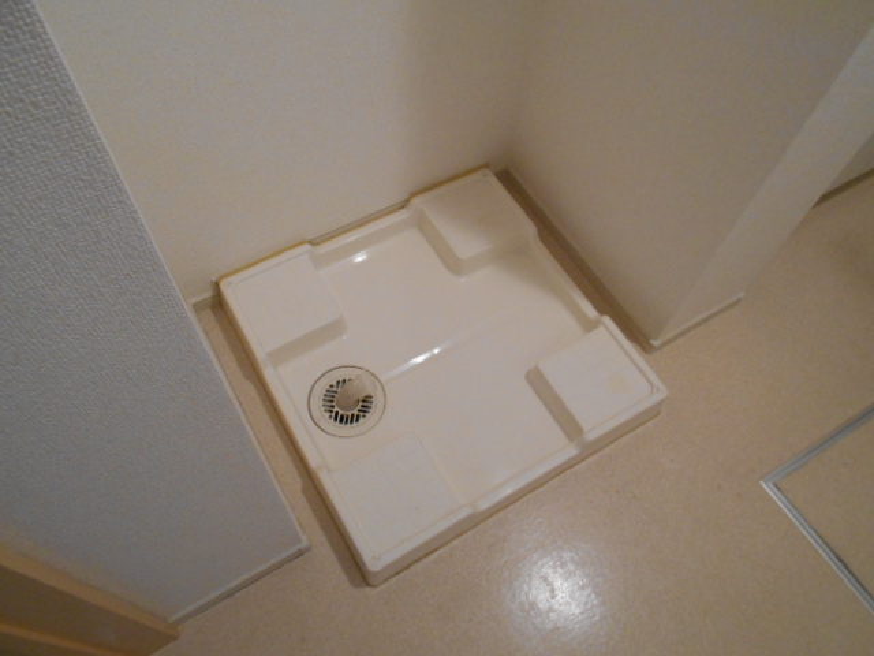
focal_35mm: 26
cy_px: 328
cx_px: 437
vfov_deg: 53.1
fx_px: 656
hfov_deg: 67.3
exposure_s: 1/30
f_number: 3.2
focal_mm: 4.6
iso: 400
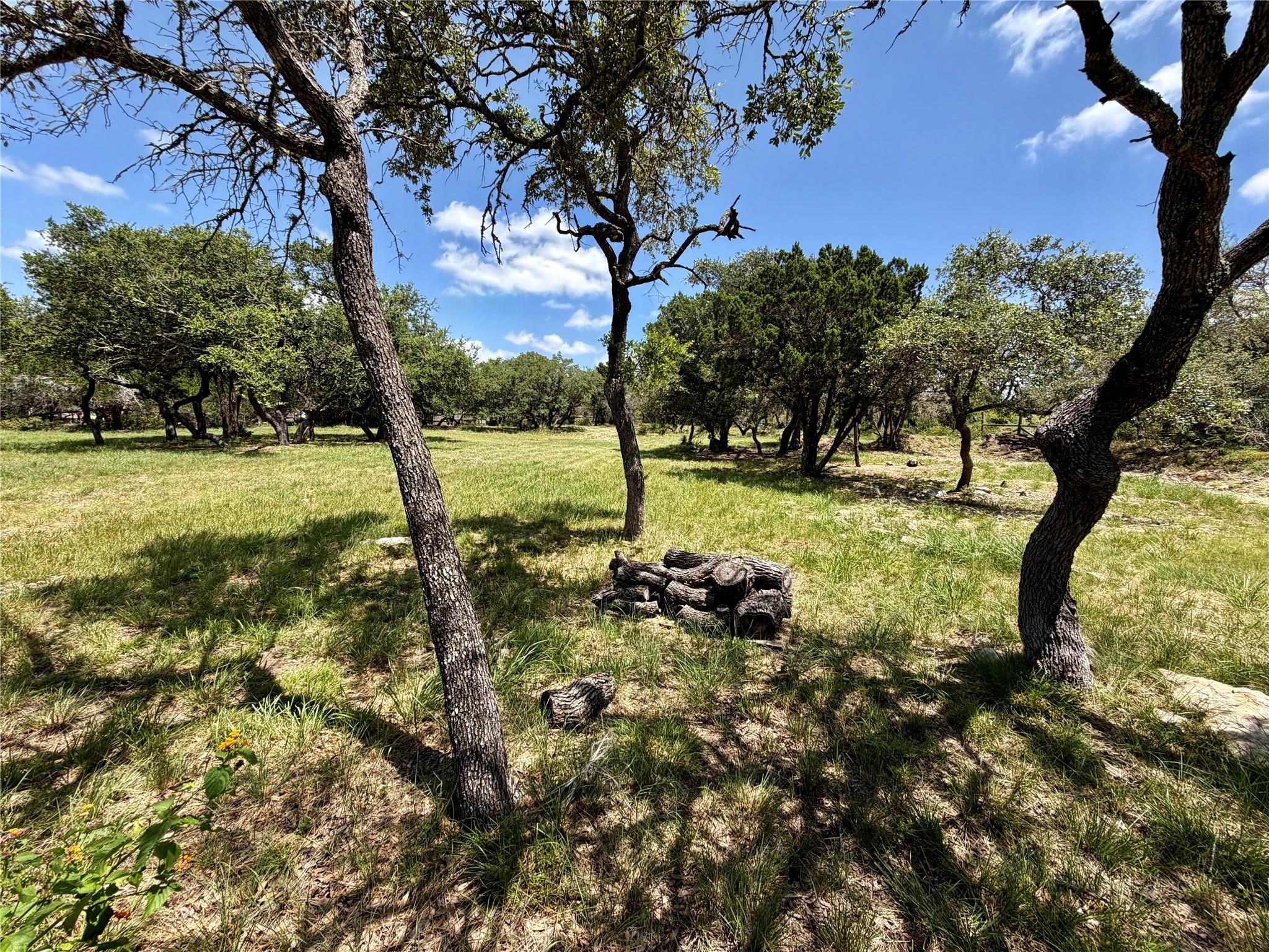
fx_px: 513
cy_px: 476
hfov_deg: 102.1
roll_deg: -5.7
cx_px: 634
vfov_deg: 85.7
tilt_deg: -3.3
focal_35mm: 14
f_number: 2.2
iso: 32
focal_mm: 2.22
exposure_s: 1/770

---------------

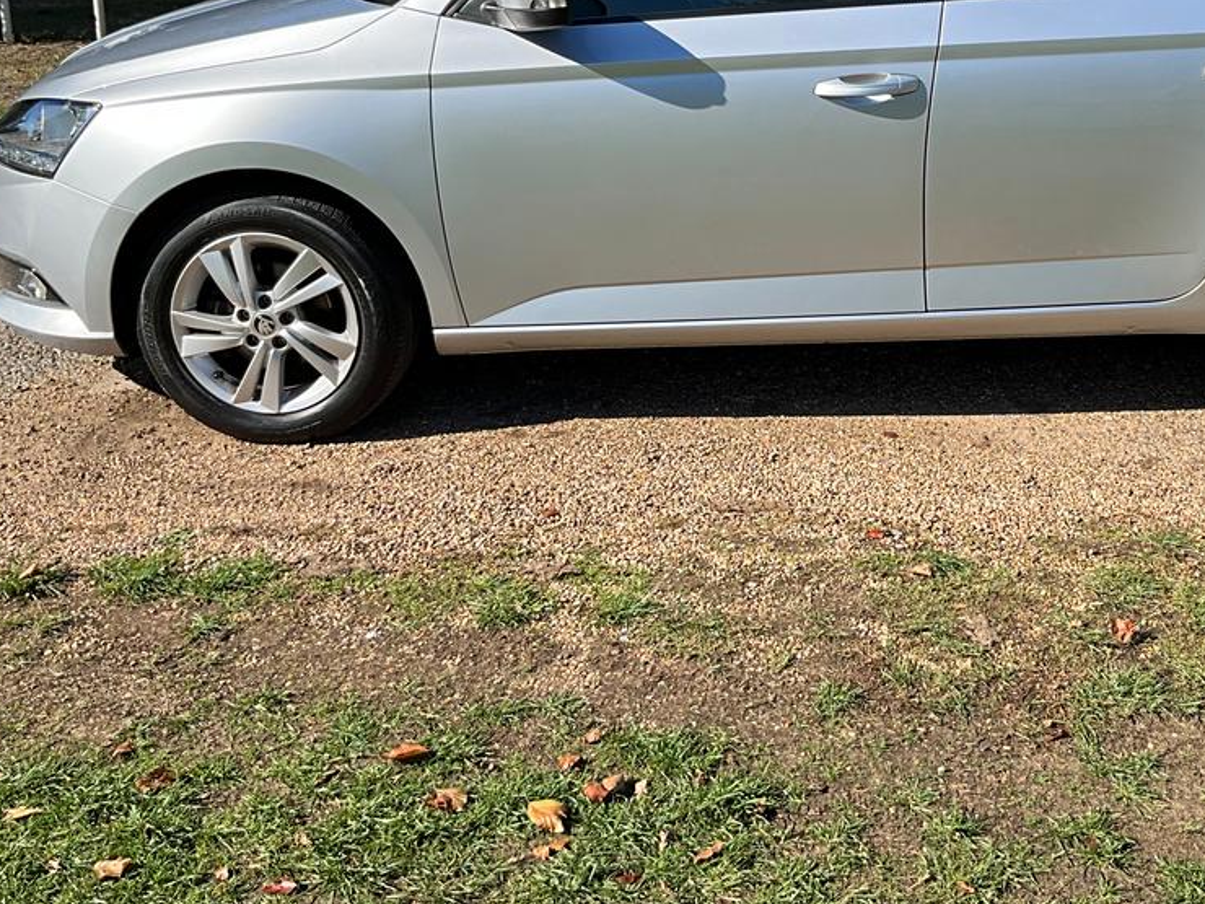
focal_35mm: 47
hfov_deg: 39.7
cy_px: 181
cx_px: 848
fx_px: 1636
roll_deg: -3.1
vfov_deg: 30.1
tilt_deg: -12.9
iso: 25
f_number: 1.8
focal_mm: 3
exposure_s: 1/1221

---------------

* [WHAT YOU SHOULD DO] Above are some entries. Restate word for word the lines from the one holding "f_number: 3.2" through the one holding "exposure_s: 1/770", but not the pictures.

* [THE COMPLETED TASK]
f_number: 3.2
focal_mm: 4.6
iso: 400
fx_px: 513
cy_px: 476
hfov_deg: 102.1
roll_deg: -5.7
cx_px: 634
vfov_deg: 85.7
tilt_deg: -3.3
focal_35mm: 14
f_number: 2.2
iso: 32
focal_mm: 2.22
exposure_s: 1/770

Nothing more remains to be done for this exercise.